Reproduce all records verbatim.

┄┄┄┄┄┄┄┄┄┄

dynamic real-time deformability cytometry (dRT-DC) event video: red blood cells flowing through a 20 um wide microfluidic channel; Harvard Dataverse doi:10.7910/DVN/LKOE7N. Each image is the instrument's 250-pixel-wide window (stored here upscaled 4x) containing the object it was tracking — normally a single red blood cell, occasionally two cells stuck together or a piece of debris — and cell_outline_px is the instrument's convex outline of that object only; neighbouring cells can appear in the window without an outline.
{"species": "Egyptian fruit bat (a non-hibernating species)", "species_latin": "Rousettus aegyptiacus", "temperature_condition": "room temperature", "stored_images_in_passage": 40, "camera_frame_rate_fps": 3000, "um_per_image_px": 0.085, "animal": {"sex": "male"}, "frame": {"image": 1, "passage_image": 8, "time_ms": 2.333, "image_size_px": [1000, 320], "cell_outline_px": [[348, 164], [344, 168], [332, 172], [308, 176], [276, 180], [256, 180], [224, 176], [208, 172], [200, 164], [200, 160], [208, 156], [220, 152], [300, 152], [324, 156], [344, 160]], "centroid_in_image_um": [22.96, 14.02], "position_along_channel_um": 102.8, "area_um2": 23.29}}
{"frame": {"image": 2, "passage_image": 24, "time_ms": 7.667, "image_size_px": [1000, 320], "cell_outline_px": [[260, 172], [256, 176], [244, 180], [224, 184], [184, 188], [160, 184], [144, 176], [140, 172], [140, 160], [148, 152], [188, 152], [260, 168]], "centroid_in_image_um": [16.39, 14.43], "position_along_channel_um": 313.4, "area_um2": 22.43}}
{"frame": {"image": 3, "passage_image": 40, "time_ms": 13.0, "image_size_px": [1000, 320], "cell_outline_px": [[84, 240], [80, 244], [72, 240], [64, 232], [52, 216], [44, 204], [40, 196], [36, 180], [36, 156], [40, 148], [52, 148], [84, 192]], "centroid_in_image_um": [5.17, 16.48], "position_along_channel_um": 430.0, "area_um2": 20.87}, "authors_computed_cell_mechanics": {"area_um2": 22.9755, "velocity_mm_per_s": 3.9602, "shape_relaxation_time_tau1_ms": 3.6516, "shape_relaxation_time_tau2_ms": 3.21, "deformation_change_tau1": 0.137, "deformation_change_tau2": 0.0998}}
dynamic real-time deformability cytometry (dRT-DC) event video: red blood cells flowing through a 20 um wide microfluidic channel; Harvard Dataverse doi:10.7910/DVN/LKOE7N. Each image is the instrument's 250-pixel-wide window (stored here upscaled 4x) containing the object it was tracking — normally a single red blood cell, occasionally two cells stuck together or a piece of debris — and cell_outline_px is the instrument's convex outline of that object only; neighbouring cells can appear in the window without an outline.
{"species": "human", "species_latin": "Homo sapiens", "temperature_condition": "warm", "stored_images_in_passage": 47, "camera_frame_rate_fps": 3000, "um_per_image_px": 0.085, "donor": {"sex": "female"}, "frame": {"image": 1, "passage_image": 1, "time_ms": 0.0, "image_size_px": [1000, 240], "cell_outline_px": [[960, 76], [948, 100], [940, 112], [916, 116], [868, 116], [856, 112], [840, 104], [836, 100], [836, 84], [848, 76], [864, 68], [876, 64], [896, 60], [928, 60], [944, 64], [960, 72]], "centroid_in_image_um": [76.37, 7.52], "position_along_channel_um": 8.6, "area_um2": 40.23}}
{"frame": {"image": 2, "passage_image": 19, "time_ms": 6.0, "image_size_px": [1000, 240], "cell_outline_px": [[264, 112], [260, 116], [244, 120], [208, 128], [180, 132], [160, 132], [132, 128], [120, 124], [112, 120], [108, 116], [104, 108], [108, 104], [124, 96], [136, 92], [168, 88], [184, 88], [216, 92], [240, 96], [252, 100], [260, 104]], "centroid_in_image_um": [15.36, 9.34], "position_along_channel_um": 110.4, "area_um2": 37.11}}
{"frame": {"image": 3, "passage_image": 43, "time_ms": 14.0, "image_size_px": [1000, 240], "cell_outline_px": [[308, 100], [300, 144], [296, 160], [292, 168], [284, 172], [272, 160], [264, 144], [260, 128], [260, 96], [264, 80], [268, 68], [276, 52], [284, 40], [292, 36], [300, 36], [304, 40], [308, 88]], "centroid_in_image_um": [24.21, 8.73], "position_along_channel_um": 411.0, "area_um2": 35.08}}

┄┄┄┄┄┄┄┄┄┄

* _Solution_
dynamic real-time deformability cytometry (dRT-DC) event video: red blood cells flowing through a 20 um wide microfluidic channel; Harvard Dataverse doi:10.7910/DVN/LKOE7N. Each image is the instrument's 250-pixel-wide window (stored here upscaled 4x) containing the object it was tracking — normally a single red blood cell, occasionally two cells stuck together or a piece of debris — and cell_outline_px is the instrument's convex outline of that object only; neighbouring cells can appear in the window without an outline.
{"species": "Egyptian fruit bat (a non-hibernating species)", "species_latin": "Rousettus aegyptiacus", "temperature_condition": "room temperature", "stored_images_in_passage": 40, "camera_frame_rate_fps": 3000, "um_per_image_px": 0.085, "animal": {"sex": "male"}, "frame": {"image": 1, "passage_image": 8, "time_ms": 2.333, "image_size_px": [1000, 320], "cell_outline_px": [[348, 164], [344, 168], [332, 172], [308, 176], [276, 180], [256, 180], [224, 176], [208, 172], [200, 164], [200, 160], [208, 156], [220, 152], [300, 152], [324, 156], [344, 160]], "centroid_in_image_um": [22.96, 14.02], "position_along_channel_um": 102.8, "area_um2": 23.29}}
{"frame": {"image": 2, "passage_image": 24, "time_ms": 7.667, "image_size_px": [1000, 320], "cell_outline_px": [[260, 172], [256, 176], [244, 180], [224, 184], [184, 188], [160, 184], [144, 176], [140, 172], [140, 160], [148, 152], [188, 152], [260, 168]], "centroid_in_image_um": [16.39, 14.43], "position_along_channel_um": 313.4, "area_um2": 22.43}}
{"frame": {"image": 3, "passage_image": 40, "time_ms": 13.0, "image_size_px": [1000, 320], "cell_outline_px": [[84, 240], [80, 244], [72, 240], [64, 232], [52, 216], [44, 204], [40, 196], [36, 180], [36, 156], [40, 148], [52, 148], [84, 192]], "centroid_in_image_um": [5.17, 16.48], "position_along_channel_um": 430.0, "area_um2": 20.87}, "authors_computed_cell_mechanics": {"area_um2": 22.9755, "velocity_mm_per_s": 3.9602, "shape_relaxation_time_tau1_ms": 3.6516, "shape_relaxation_time_tau2_ms": 3.21, "deformation_change_tau1": 0.137, "deformation_change_tau2": 0.0998}}
dynamic real-time deformability cytometry (dRT-DC) event video: red blood cells flowing through a 20 um wide microfluidic channel; Harvard Dataverse doi:10.7910/DVN/LKOE7N. Each image is the instrument's 250-pixel-wide window (stored here upscaled 4x) containing the object it was tracking — normally a single red blood cell, occasionally two cells stuck together or a piece of debris — and cell_outline_px is the instrument's convex outline of that object only; neighbouring cells can appear in the window without an outline.
{"species": "human", "species_latin": "Homo sapiens", "temperature_condition": "warm", "stored_images_in_passage": 47, "camera_frame_rate_fps": 3000, "um_per_image_px": 0.085, "donor": {"sex": "female"}, "frame": {"image": 1, "passage_image": 1, "time_ms": 0.0, "image_size_px": [1000, 240], "cell_outline_px": [[960, 76], [948, 100], [940, 112], [916, 116], [868, 116], [856, 112], [840, 104], [836, 100], [836, 84], [848, 76], [864, 68], [876, 64], [896, 60], [928, 60], [944, 64], [960, 72]], "centroid_in_image_um": [76.37, 7.52], "position_along_channel_um": 8.6, "area_um2": 40.23}}
{"frame": {"image": 2, "passage_image": 19, "time_ms": 6.0, "image_size_px": [1000, 240], "cell_outline_px": [[264, 112], [260, 116], [244, 120], [208, 128], [180, 132], [160, 132], [132, 128], [120, 124], [112, 120], [108, 116], [104, 108], [108, 104], [124, 96], [136, 92], [168, 88], [184, 88], [216, 92], [240, 96], [252, 100], [260, 104]], "centroid_in_image_um": [15.36, 9.34], "position_along_channel_um": 110.4, "area_um2": 37.11}}
{"frame": {"image": 3, "passage_image": 43, "time_ms": 14.0, "image_size_px": [1000, 240], "cell_outline_px": [[308, 100], [300, 144], [296, 160], [292, 168], [284, 172], [272, 160], [264, 144], [260, 128], [260, 96], [264, 80], [268, 68], [276, 52], [284, 40], [292, 36], [300, 36], [304, 40], [308, 88]], "centroid_in_image_um": [24.21, 8.73], "position_along_channel_um": 411.0, "area_um2": 35.08}}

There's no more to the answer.